The practice of forgiveness, usually between two people—although it can also take place between more—involves several steps. It begins with appreciation and then proceeds through expressing regret, hurt, and difficulties. In reconciling, it is important to begin with acknowledging appreciation. As we are an amalgam of wholesome and unwholesome deeds, we begin with the positive to set a tone of mutual respect and willing presence. We are so easily aggrieved (through our egos) that we need to feel safe. By expressing appreciation we can affect safety for one another.
The second step is expressing regret, which requires humility and the willingness to let go of our pain and pride, our fear of being wrong. This is a difficult part of the process, because typically we want to blame and criticize rather than accept the letting go and vulnerability that accompanies regret.
The third step is expressing our hurt with mindful, loving speech, also without blame or criticism. We are speaking so that the other person can listen to our words. Our goal is to affect a heart opening, a place where our words can land and be received. During this process strong emotions can arise. It is best to stop and breathe. The other person can join you in this breathing until the feelings dissipate. In sharing pain, strong emotion can be necessary, but it is also fleeting.
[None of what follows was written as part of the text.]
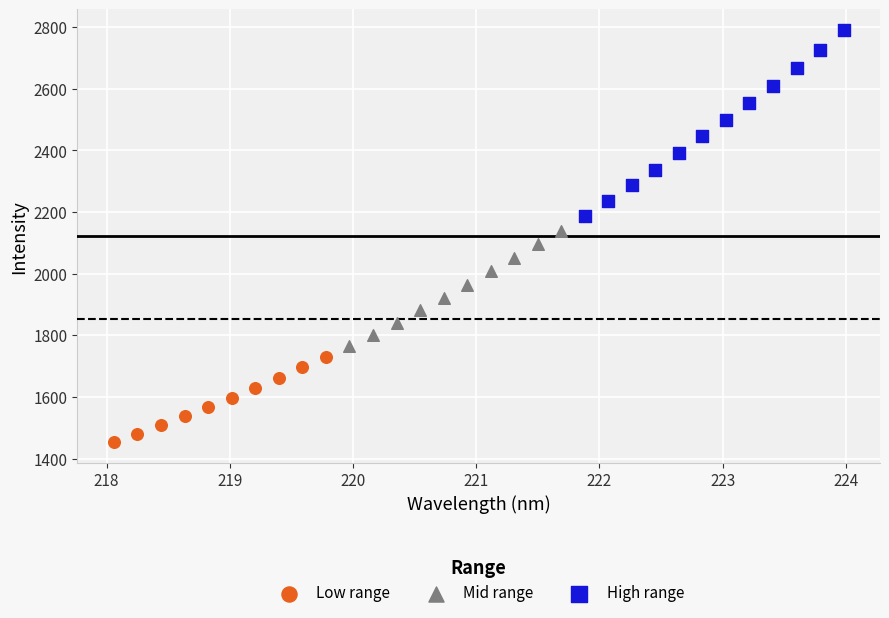

Which series contains the lowest Y value?

Low range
Forgiveness as Transformation
When we suffer, we don’t suffer alone. We share with all humanity the pain of feeling abandoned, misunderstood, or forsaken. Forgiveness is the archetypal antidote that Christ offered on the cross when he said, “Forgive them Father for they know not what they do.” (Luke 23:34) In his great agony, he brought compassion to his persecutors and in doing so transcended personality (personalization) and suffering.
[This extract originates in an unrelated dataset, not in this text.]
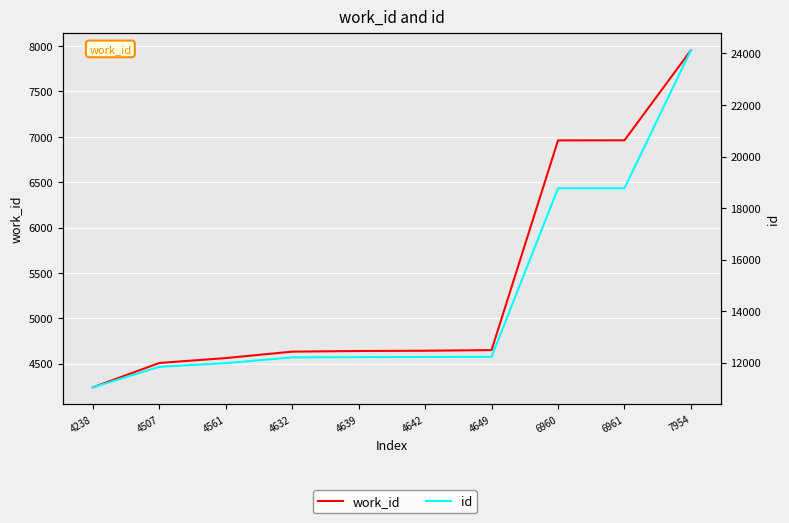

At which label does id reach its peak?

7954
This is available to all of us in the act of forgiveness. Clearly, it is a hard place to access when the heart is hard, but when we soften our hearts, it is the only natural response to our shared pain. This softened space is a transformative one. It also reflects the fragrance and essence of the heart’s spaciousness.
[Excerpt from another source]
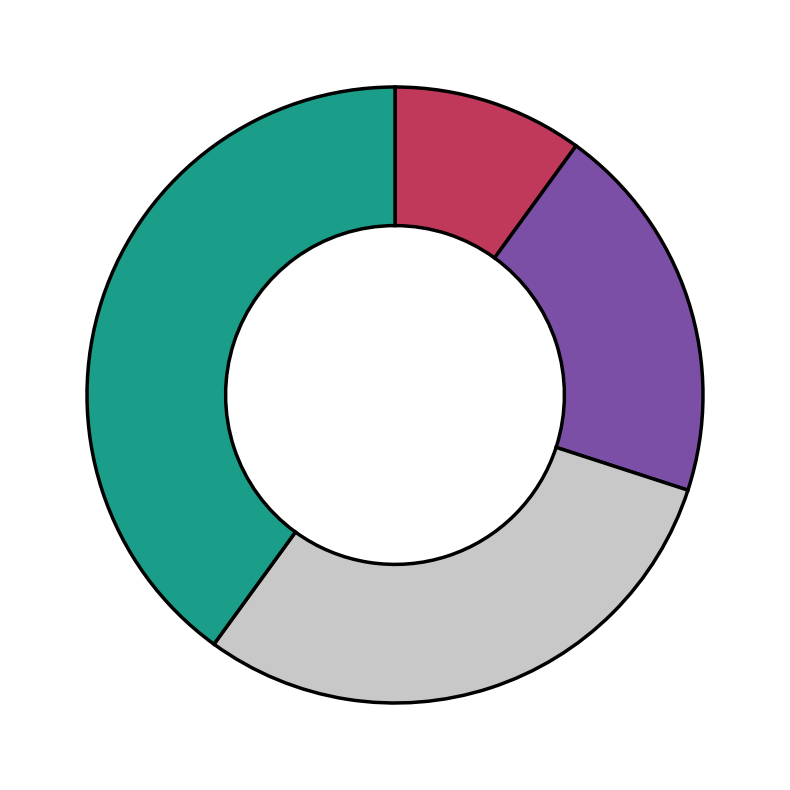

Is there a majority slice in this chart?

No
Forgiveness seems to be the most elusive of abilities, yet also a kind of natural cycle, where the pain and suffering of intimate self-reflection and judgment opens our hearts to our shared humanity. My work with others seems to find a new level of compassion when I sit with my own dark core. In fact, it opens my eyes to the blessing of the “tickling” sensation of my raw heart in all its vulnerability. (2) I slow down, tears come, and a new union with love and life find expression.
“Are you looking for me? I am in the next seat.
My shoulder is against yours.
You will not find me in stupas, not in Indian shrine
Rooms, nor in synagogues, nor in cathedrals
Not in masses, nor kirtans, not in legs winding
Around your own neck, nor in eating nothing but vegetables.
When you really look for me, you will see me instantly—
You will find me in the tiniest house of time.
Student, tell me, what is the Beloved?
It is the breath inside the breath.”
(2) Trungpa, Chogyam. (2003). Shambhala: The sacred path of the warrior. Boston, MA: Shambhala.